Exportorientierte Volkswirtschaften wie Deutschland wären davon besonders hart getroffen.

Ob es jedoch tatsächlich dazu kommt, ist ungewiss. Wegen der eingangs gezeigten großen Unterschiede bei der Wirtschaftskraft sind Europa und die USA als Abnehmer chinesischer Produkte für China wesentlich wichtiger als Russland. Ob China es riskiert, seine wirtschaftliche Anbindung an den Westen zu verschlechtern, ist fraglich.

Doch selbst wenn es nicht zu einer Zweiteilung der Weltwirtschaft kommt, ist zukünftig eine stärkere wirtschaftliche Verflechtung zwischen Russland und China zu erwarten. Das könnte die chinesische Nachfrage nach Produkten aus Deutschland und der EU reduzieren.

Perspektiven der deutschen Wirtschaft

Sinkende Exporte bedeuten für eine Exportnation wie Deutschland einen Rückgang von Produktion und Beschäftigung. Allerdings dürften die ausbleibenden Energieimporte in Deutschland und in der EU den strukturellen Wandel hin zu einer klimaneutralen Wirtschaft forcieren.
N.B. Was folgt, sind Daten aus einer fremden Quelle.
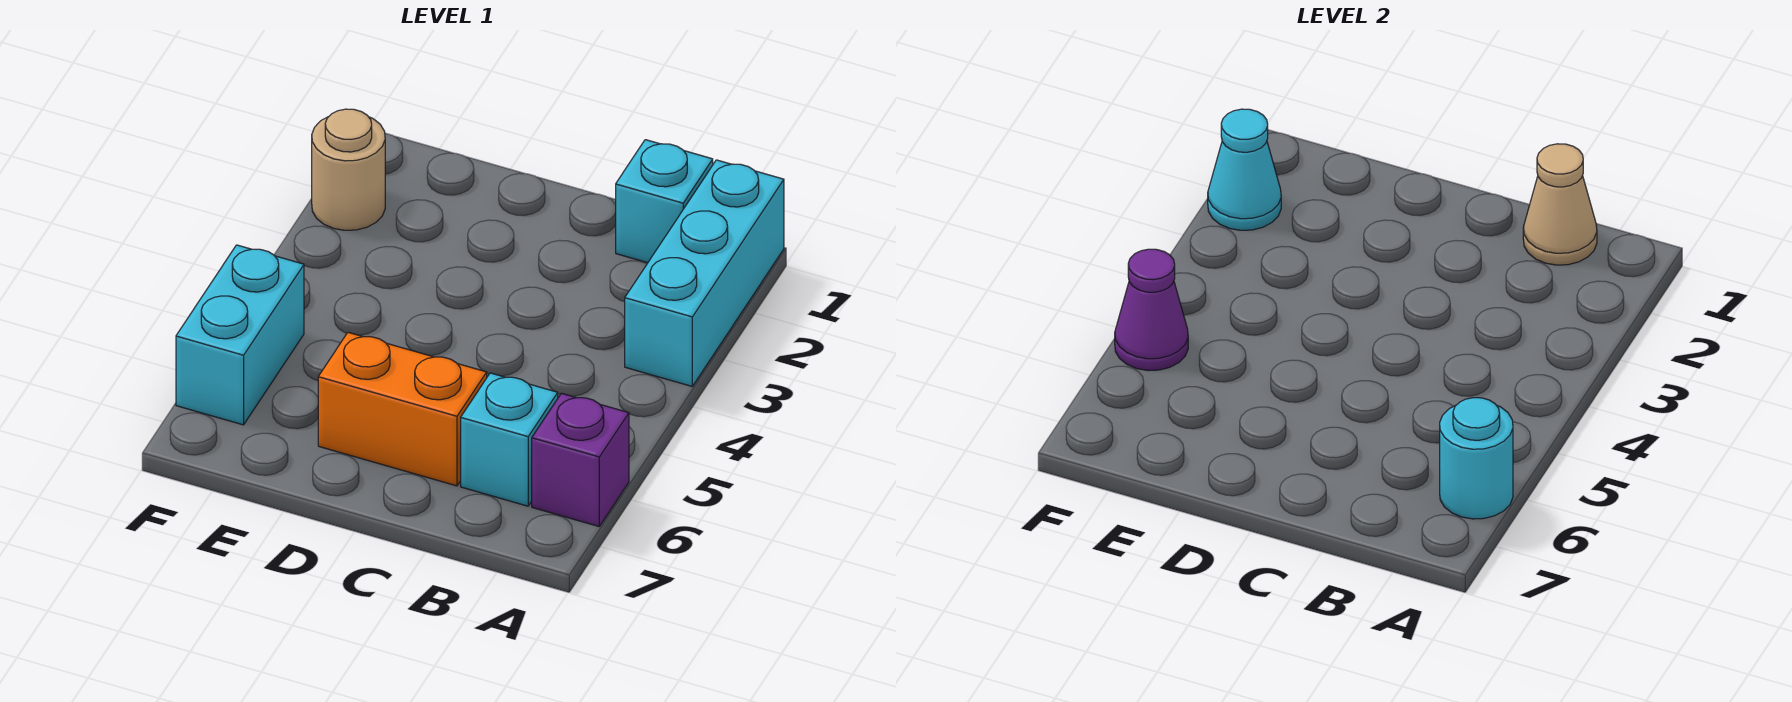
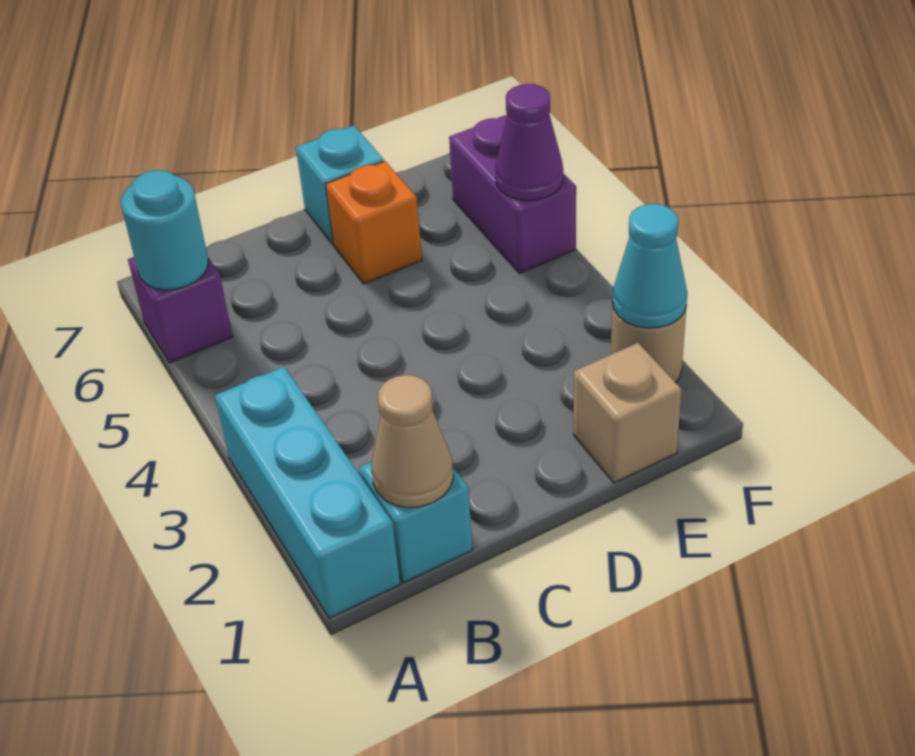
cyan 1x1 brick [461,373,558,506] -> cyan 1x1 brick moved to [296,126,384,245]
orange 1x2 brick [318,332,487,486] -> orange 1x1 brick [326,161,422,284]
none -> tan 1x1 brick [574,343,682,483]
cyan 1x2 brick [176,245,304,425] -> purple 1x2 brick [449,115,576,273]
Die für die ökologische Transformation erforderlichen privaten und öffentlichen Investitionen bedeuten eine Güternachfrage, die die Exporteinbußen kompensieren kann. Auch die angekündigte Steigerung der deutschen Militärausgaben wirkt für sich genommen wie ein Konjunkturpaket.

Die öffentlichen Finanzen geraten durch die dafür erforderlichen Staatsausgaben weiter unter Druck, denn zusätzlich zu den bereits während der zweijährigen Coronapandemie angefallenen Schulden kommen nun weitere Schulden hinzu. Das ist jedoch ein notwendiger Preis, der zur Stabilisierung von Produktion, Beschäftigung und Einkommen, vor allem aber für die mit der Solidarität zur Ukraine verbundene Isolation Russlands zu zahlen ist.